Intrathecal administration of AAV9_mutH3.1 into Pdyn::cas9-EGFP mice increases the thermal nociceptive threshold. (A) Schematic time scale of the experimental procedures. WT, wild-type C57Bl/6; IHC, immunohistochemistry; IF, immunofluorescent staining. (B,C) Changes in paw withdrawal latencies (PWL) to thermal- and mechanical pain were evaluated before (day 0) and after the surgery (day 7, 14, 21) in different groups of Pdyn::cas9-EGFP mice (i.e., AAV9_mutH3.1, AAV9_control, sham-operated) and in wild-type animals transduced with the AAV9_mutH3.1. Values at Day 0 represent the pre-surgery baseline values (BTM). (B) AAV9_mutH3.1-treated animals exhibited higher thermal nociceptive threshold compared to the AAV9_control and sham operated groups at day 7. This significant elevation was persistent until the end of the observational period. * p < 0.05 and ** p < 0.01 compared with the AAV9_control group (details in Supplementary Table S4). ^# p < 0.01 when the overall influence of the treatment with the AAV9_mutH3.1 on paw withdrawal latency (PWL) in response to noxious heat compared with the pre-surgery baseline (p = 0.009, n = 7, Kruskal–Wallis ANOVA). (C) Paw withdrawal latency to painful mechanical stimuli showed no significant alterations within, and differences between the groups. (D) Formalin-induced somatic pain was quantified as the integrated time spent exhibiting nocifensive behavioral during early (0–15 min) and late (15–60 min) phases of formalin application.
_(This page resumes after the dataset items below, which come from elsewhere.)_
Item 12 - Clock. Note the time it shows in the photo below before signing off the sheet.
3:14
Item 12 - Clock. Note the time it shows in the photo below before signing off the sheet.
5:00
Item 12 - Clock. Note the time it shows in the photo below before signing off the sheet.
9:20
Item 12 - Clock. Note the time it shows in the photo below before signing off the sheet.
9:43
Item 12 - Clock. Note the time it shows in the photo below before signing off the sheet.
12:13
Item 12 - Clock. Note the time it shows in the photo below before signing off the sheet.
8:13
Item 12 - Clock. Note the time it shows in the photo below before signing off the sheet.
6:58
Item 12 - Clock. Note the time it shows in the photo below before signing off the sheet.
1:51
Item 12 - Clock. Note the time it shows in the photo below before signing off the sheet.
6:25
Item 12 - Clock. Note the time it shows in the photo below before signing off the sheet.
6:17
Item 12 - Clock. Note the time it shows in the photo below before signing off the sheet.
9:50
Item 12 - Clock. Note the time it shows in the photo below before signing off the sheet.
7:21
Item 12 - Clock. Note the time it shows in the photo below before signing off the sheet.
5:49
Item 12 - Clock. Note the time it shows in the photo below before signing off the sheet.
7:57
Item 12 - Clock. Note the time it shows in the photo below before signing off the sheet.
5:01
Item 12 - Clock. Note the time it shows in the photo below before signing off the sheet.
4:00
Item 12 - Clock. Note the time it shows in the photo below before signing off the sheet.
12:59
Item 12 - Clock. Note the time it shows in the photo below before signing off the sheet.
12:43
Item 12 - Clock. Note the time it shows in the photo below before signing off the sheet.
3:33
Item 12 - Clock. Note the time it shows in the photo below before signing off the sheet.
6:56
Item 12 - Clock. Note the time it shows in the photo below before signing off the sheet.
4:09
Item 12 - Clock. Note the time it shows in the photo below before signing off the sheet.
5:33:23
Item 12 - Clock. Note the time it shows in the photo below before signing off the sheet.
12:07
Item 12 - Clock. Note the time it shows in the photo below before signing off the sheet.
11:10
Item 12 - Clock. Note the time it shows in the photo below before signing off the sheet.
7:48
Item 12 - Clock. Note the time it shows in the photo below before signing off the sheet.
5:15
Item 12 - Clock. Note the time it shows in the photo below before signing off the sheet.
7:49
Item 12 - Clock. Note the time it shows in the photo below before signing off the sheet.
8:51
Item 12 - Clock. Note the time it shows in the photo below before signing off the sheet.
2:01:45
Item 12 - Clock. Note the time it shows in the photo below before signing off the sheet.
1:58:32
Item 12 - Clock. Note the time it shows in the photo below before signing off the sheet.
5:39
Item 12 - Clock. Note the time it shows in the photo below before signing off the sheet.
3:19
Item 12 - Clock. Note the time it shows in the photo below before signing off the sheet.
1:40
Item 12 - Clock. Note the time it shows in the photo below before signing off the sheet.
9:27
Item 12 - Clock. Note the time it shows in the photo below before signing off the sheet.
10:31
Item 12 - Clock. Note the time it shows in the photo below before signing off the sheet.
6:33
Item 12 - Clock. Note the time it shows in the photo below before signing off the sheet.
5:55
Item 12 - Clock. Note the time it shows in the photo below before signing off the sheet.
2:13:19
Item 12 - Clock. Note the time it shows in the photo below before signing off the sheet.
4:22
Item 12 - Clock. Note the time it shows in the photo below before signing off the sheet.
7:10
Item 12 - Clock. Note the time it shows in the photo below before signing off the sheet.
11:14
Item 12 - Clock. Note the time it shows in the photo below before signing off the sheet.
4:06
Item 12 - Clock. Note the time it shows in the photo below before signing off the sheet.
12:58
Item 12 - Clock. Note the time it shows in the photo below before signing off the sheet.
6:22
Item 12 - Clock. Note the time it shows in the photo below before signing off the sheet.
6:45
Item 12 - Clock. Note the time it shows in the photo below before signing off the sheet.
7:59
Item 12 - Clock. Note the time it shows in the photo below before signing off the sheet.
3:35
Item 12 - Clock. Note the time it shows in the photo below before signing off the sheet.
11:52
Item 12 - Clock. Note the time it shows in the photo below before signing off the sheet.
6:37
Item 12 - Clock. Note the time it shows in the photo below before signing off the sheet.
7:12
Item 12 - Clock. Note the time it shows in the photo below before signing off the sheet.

Formalin-induced nocifensive behavior was reduced by 40% in the second phase in mice that had been infected with AAV9 irrespectively from their transgenes to be expressed, although, this reduction did not reach a statistically significant level. For additional details for statistical comparison see Supplementary Table S4. See also Supplementary Figure S5 for raw data of the formalin-induced nocifensive behavior. (E) Changes in body weight were evaluated before (day 0) and after the surgery (day 7, 14, 21) in different groups of Pdyn::cas9-EGFP mice (i.e., AAV9_mutH3.1, AAV9_control, sham-operated). Day 0 represents the pre-surgery baseline value. Transduction with the viruses (AAV9_mutH3.1 or AAV9_control) led to a modest body weight loss by day 7 that resolved later in all groups.